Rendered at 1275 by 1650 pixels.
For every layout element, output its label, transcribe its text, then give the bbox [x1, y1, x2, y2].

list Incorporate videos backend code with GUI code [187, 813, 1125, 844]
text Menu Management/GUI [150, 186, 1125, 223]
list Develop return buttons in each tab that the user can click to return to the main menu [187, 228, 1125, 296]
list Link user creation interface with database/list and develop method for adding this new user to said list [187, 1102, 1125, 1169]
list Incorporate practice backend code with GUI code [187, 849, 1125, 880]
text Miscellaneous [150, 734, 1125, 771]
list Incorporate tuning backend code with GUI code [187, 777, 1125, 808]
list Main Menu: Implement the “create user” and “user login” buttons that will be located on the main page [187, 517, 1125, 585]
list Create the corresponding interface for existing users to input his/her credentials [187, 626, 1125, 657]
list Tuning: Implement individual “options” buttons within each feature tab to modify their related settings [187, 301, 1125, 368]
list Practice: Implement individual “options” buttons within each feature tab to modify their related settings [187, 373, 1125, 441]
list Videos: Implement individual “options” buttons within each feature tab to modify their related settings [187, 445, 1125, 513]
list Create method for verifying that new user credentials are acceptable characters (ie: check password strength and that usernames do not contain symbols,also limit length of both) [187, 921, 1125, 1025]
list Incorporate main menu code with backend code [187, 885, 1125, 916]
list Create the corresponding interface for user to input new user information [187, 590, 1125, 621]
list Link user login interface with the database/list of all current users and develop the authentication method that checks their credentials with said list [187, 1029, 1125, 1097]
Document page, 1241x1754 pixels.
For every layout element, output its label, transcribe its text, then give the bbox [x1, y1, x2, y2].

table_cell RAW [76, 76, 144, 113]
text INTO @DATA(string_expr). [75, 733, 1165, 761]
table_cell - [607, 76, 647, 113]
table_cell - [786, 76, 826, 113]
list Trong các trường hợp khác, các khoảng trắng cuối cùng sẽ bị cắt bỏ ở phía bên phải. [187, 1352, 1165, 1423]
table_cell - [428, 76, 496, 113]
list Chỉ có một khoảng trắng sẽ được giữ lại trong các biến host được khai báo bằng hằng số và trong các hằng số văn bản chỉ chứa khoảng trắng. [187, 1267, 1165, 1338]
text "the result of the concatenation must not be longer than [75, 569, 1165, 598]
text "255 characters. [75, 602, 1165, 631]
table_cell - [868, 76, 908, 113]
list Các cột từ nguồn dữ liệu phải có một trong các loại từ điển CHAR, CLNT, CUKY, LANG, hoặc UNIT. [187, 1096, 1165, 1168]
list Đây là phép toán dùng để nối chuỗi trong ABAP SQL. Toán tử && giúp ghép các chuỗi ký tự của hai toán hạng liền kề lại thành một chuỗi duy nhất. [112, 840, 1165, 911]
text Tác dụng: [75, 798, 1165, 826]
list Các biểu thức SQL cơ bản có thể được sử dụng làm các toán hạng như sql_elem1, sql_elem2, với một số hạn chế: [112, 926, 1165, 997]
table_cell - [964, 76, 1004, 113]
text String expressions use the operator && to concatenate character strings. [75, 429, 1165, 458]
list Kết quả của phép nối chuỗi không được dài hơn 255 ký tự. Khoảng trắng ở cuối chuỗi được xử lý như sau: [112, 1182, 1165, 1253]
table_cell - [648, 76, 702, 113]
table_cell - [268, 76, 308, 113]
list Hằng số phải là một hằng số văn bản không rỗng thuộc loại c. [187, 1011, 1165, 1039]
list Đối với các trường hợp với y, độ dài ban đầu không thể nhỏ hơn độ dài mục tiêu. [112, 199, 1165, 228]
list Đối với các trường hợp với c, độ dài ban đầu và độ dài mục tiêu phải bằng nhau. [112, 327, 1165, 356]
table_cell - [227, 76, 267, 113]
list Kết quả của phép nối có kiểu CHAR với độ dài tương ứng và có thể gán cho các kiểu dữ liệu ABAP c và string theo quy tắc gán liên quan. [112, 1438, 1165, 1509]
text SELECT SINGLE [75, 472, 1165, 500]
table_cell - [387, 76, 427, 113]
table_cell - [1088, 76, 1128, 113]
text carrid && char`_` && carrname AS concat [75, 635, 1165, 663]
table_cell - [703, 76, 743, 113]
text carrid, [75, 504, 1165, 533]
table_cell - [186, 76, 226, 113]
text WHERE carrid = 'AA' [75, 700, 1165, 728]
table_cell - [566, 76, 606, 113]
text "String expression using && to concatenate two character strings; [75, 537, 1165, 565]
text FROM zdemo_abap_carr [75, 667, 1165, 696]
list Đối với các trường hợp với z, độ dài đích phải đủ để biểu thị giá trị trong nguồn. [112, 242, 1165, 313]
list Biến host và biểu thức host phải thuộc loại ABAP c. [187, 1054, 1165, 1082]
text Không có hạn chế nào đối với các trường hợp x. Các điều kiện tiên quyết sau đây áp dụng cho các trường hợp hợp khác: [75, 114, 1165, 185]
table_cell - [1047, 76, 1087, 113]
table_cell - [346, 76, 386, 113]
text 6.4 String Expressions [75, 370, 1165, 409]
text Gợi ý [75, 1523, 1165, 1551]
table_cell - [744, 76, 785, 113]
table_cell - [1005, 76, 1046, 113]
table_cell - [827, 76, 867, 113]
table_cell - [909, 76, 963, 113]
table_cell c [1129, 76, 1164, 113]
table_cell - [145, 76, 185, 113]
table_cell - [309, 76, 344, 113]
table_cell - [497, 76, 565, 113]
+ + + + + + +
- [Work item]: Write out each record exactly, without addition or omission.

- [Response for this exercise]:
Rendered at 1275 by 1650 pixels.
For every layout element, output its label, transcribe its text, then give the bbox [x1, y1, x2, y2].

list Incorporate videos backend code with GUI code [187, 813, 1125, 844]
text Menu Management/GUI [150, 186, 1125, 223]
list Develop return buttons in each tab that the user can click to return to the main menu [187, 228, 1125, 296]
list Link user creation interface with database/list and develop method for adding this new user to said list [187, 1102, 1125, 1169]
list Incorporate practice backend code with GUI code [187, 849, 1125, 880]
text Miscellaneous [150, 734, 1125, 771]
list Incorporate tuning backend code with GUI code [187, 777, 1125, 808]
list Main Menu: Implement the “create user” and “user login” buttons that will be located on the main page [187, 517, 1125, 585]
list Create the corresponding interface for existing users to input his/her credentials [187, 626, 1125, 657]
list Tuning: Implement individual “options” buttons within each feature tab to modify their related settings [187, 301, 1125, 368]
list Practice: Implement individual “options” buttons within each feature tab to modify their related settings [187, 373, 1125, 441]
list Videos: Implement individual “options” buttons within each feature tab to modify their related settings [187, 445, 1125, 513]
list Create method for verifying that new user credentials are acceptable characters (ie: check password strength and that usernames do not contain symbols,also limit length of both) [187, 921, 1125, 1025]
list Incorporate main menu code with backend code [187, 885, 1125, 916]
list Create the corresponding interface for user to input new user information [187, 590, 1125, 621]
list Link user login interface with the database/list of all current users and develop the authentication method that checks their credentials with said list [187, 1029, 1125, 1097]
Document page, 1241x1754 pixels.
For every layout element, output its label, transcribe its text, then give the bbox [x1, y1, x2, y2].

table_cell RAW [76, 76, 144, 113]
text INTO @DATA(string_expr). [75, 733, 1165, 761]
table_cell - [607, 76, 647, 113]
table_cell - [786, 76, 826, 113]
list Trong các trường hợp khác, các khoảng trắng cuối cùng sẽ bị cắt bỏ ở phía bên phải. [187, 1352, 1165, 1423]
table_cell - [428, 76, 496, 113]
list Chỉ có một khoảng trắng sẽ được giữ lại trong các biến host được khai báo bằng hằng số và trong các hằng số văn bản chỉ chứa khoảng trắng. [187, 1267, 1165, 1338]
text "the result of the concatenation must not be longer than [75, 569, 1165, 598]
text "255 characters. [75, 602, 1165, 631]
table_cell - [868, 76, 908, 113]
list Các cột từ nguồn dữ liệu phải có một trong các loại từ điển CHAR, CLNT, CUKY, LANG, hoặc UNIT. [187, 1096, 1165, 1168]
list Đây là phép toán dùng để nối chuỗi trong ABAP SQL. Toán tử && giúp ghép các chuỗi ký tự của hai toán hạng liền kề lại thành một chuỗi duy nhất. [112, 840, 1165, 911]
text Tác dụng: [75, 798, 1165, 826]
list Các biểu thức SQL cơ bản có thể được sử dụng làm các toán hạng như sql_elem1, sql_elem2, với một số hạn chế: [112, 926, 1165, 997]
table_cell - [964, 76, 1004, 113]
text String expressions use the operator && to concatenate character strings. [75, 429, 1165, 458]
list Kết quả của phép nối chuỗi không được dài hơn 255 ký tự. Khoảng trắng ở cuối chuỗi được xử lý như sau: [112, 1182, 1165, 1253]
table_cell - [648, 76, 702, 113]
table_cell - [268, 76, 308, 113]
list Hằng số phải là một hằng số văn bản không rỗng thuộc loại c. [187, 1011, 1165, 1039]
list Đối với các trường hợp với y, độ dài ban đầu không thể nhỏ hơn độ dài mục tiêu. [112, 199, 1165, 228]
list Đối với các trường hợp với c, độ dài ban đầu và độ dài mục tiêu phải bằng nhau. [112, 327, 1165, 356]
table_cell - [227, 76, 267, 113]
list Kết quả của phép nối có kiểu CHAR với độ dài tương ứng và có thể gán cho các kiểu dữ liệu ABAP c và string theo quy tắc gán liên quan. [112, 1438, 1165, 1509]
text SELECT SINGLE [75, 472, 1165, 500]
table_cell - [387, 76, 427, 113]
table_cell - [1088, 76, 1128, 113]
text carrid && char`_` && carrname AS concat [75, 635, 1165, 663]
table_cell - [703, 76, 743, 113]
text carrid, [75, 504, 1165, 533]
table_cell - [186, 76, 226, 113]
text WHERE carrid = 'AA' [75, 700, 1165, 728]
table_cell - [566, 76, 606, 113]
text "String expression using && to concatenate two character strings; [75, 537, 1165, 565]
text FROM zdemo_abap_carr [75, 667, 1165, 696]
list Đối với các trường hợp với z, độ dài đích phải đủ để biểu thị giá trị trong nguồn. [112, 242, 1165, 313]
list Biến host và biểu thức host phải thuộc loại ABAP c. [187, 1054, 1165, 1082]
text Không có hạn chế nào đối với các trường hợp x. Các điều kiện tiên quyết sau đây áp dụng cho các trường hợp hợp khác: [75, 114, 1165, 185]
table_cell - [1047, 76, 1087, 113]
table_cell - [346, 76, 386, 113]
text 6.4 String Expressions [75, 370, 1165, 409]
text Gợi ý [75, 1523, 1165, 1551]
table_cell - [744, 76, 785, 113]
table_cell - [1005, 76, 1046, 113]
table_cell - [827, 76, 867, 113]
table_cell - [909, 76, 963, 113]
table_cell c [1129, 76, 1164, 113]
table_cell - [145, 76, 185, 113]
table_cell - [309, 76, 344, 113]
table_cell - [497, 76, 565, 113]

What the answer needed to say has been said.